NASA’s spacecraft snapped this stunning portrait of Jupiter during one of its closest flybys of the Gas Giant. The flyby, or perijove, was the 22nd close brush with the planet that took place on September 11 this year. NASA’s Juno performs frequent dives towards Jupiter to study the planet’s surface and takes stunning snapshots of its atmospheric features.

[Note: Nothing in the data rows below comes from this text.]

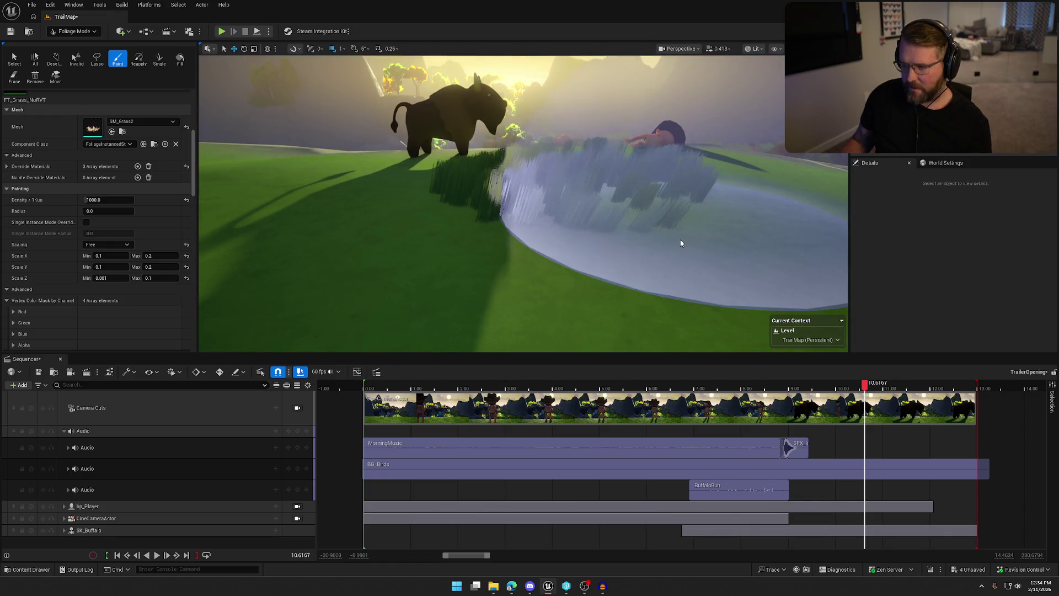
key("ctrl+z")
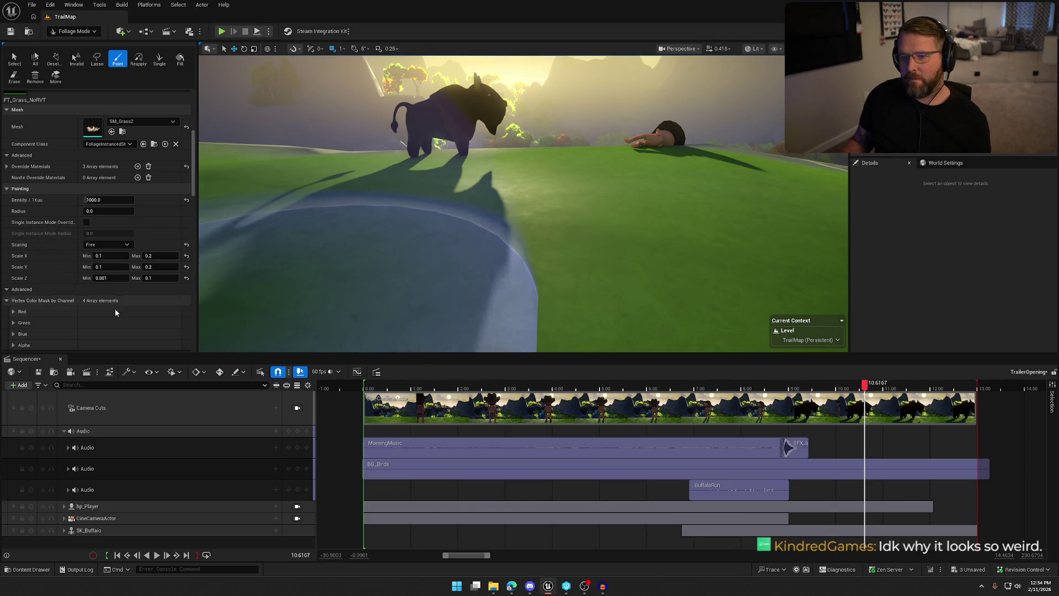
scroll(97, 249, "up", 3)
left_click(74, 31)
left_click(70, 44)
left_click_drag(445, 226, 446, 226)
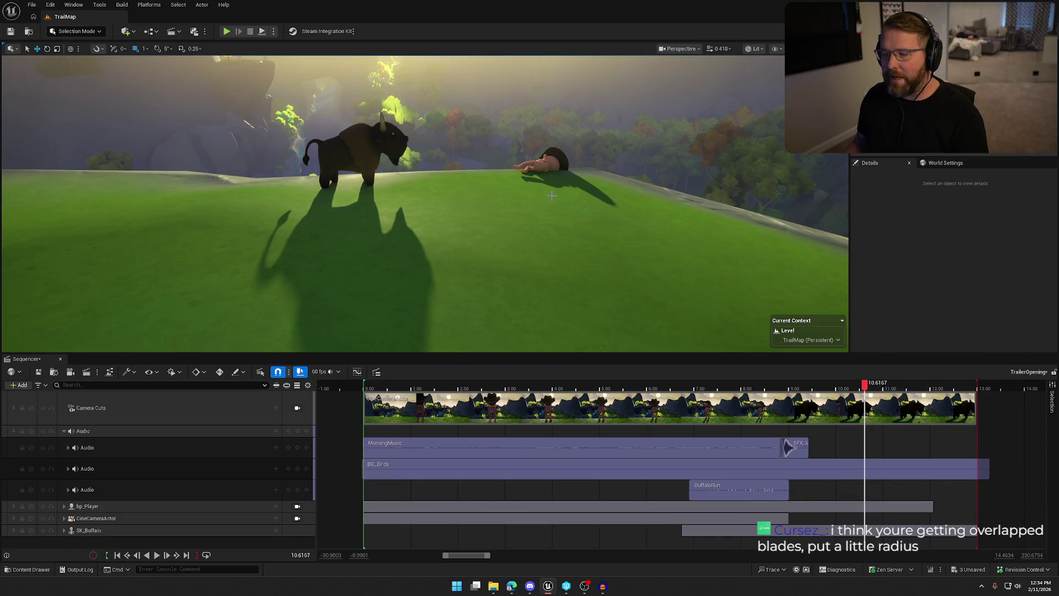
Lock the view to CineCameraActor, play the trailer's player and buffalo shots, then stop
left_click(294, 518)
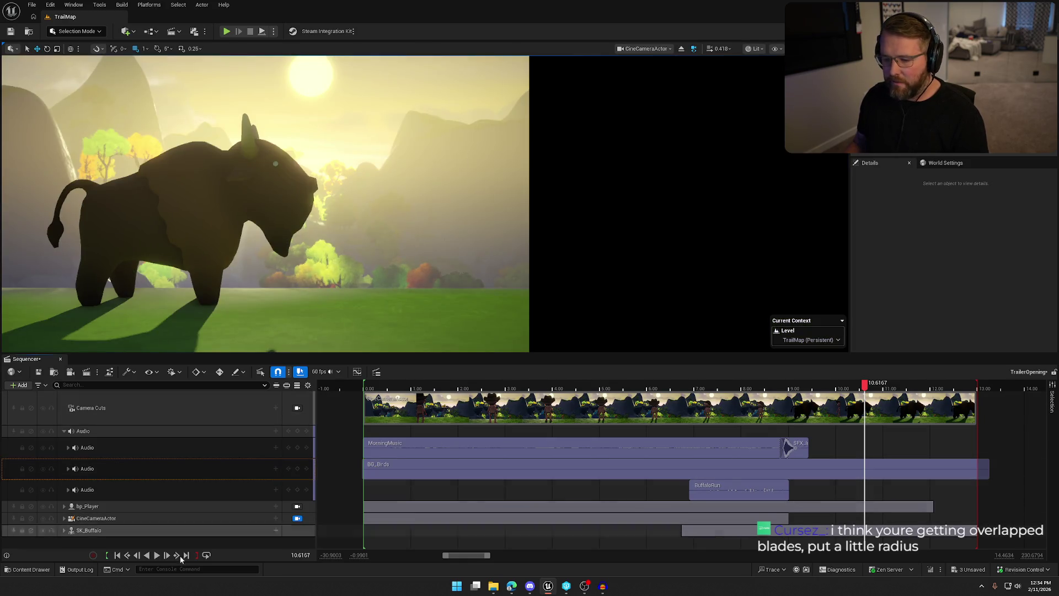
left_click(157, 554)
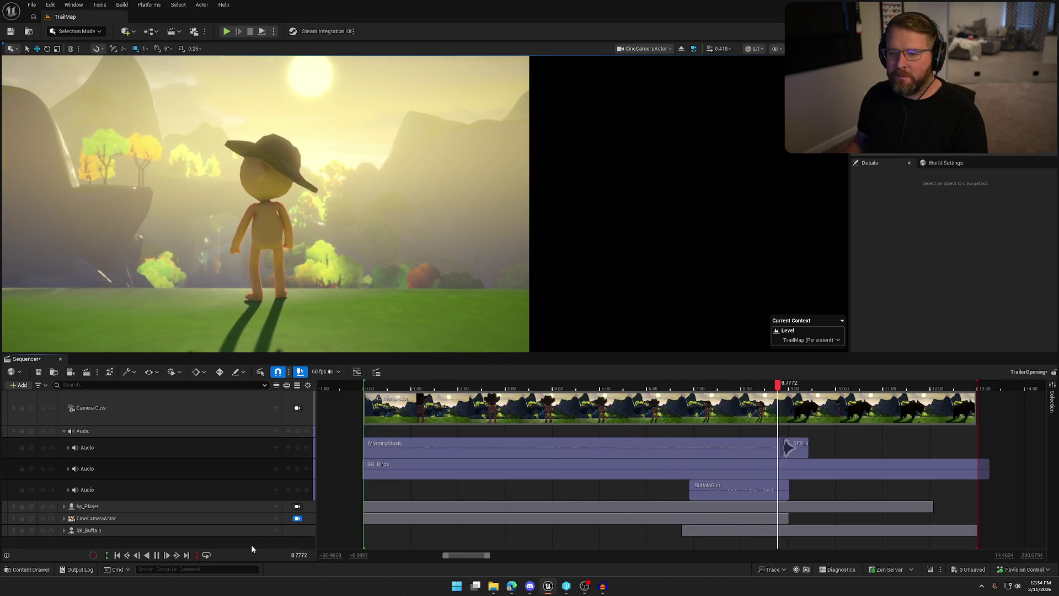
key("space")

In this mesmerising photo, the probe appears to have snapped a large black hole in the upper hemisphere of the planet.
But there is no need to worry because the black hole is the shadow of Io – one of the four prominent Galilean moons.
The Galilean moons are the four largest satellites orbiting the Gas Giant, discovered by the astronomer Galileo Galilei in the 17th century.
Io is the innermost of the four moons, followed by Europa, Callisto and Ganymede.
From its position above Jupiter, Juno witnessed the moon slip in-between its host planet and the Sun.
As a result, the moon blotted out the sunlight and cast its round shadow onto the cloudy surface of Jupiter.
In essence, NASA’s probe witnessed a lunar eclipse on Jupiter from high up in orbit.
Raw images of the Jovian eclipse were shared on NASA’s JunoCam directory where amateur astronomers and space enthusiasts have an opportunity to process them.
This particular image was tweaked and processed by software engineer Kevin Gill.
Members of the public are invited to dive into the JunoCam directory to have a go at processing the images.
Some of the best user-submitted images are often put on display by the US space agency.
NASA said: “We invite you to download them, do your own image processing, and we encourage you to upload your creations for us to enjoy and share.
“The types of image processing we’d love to see range from simply cropping an image to highlighting a particular atmospheric feature, as well as adding your own colour enhancements, creating collages and adding advanced colour reconstruction.
“For those of you who have contributed – thank you. Your labours of love have illustrated articles about Juno, Jupiter and JunoCam.”
NASA’s Juno launched into space on August 5, 2011, but it did not reach Jupiter until July 2016.
The spacecraft is the second probe to reach the Gas Giant after Galileo between 1995 and 2003.
Once the mission comes to an end, NASA will deorbit the spacecraft to burn up in Jupiter’s atmosphere.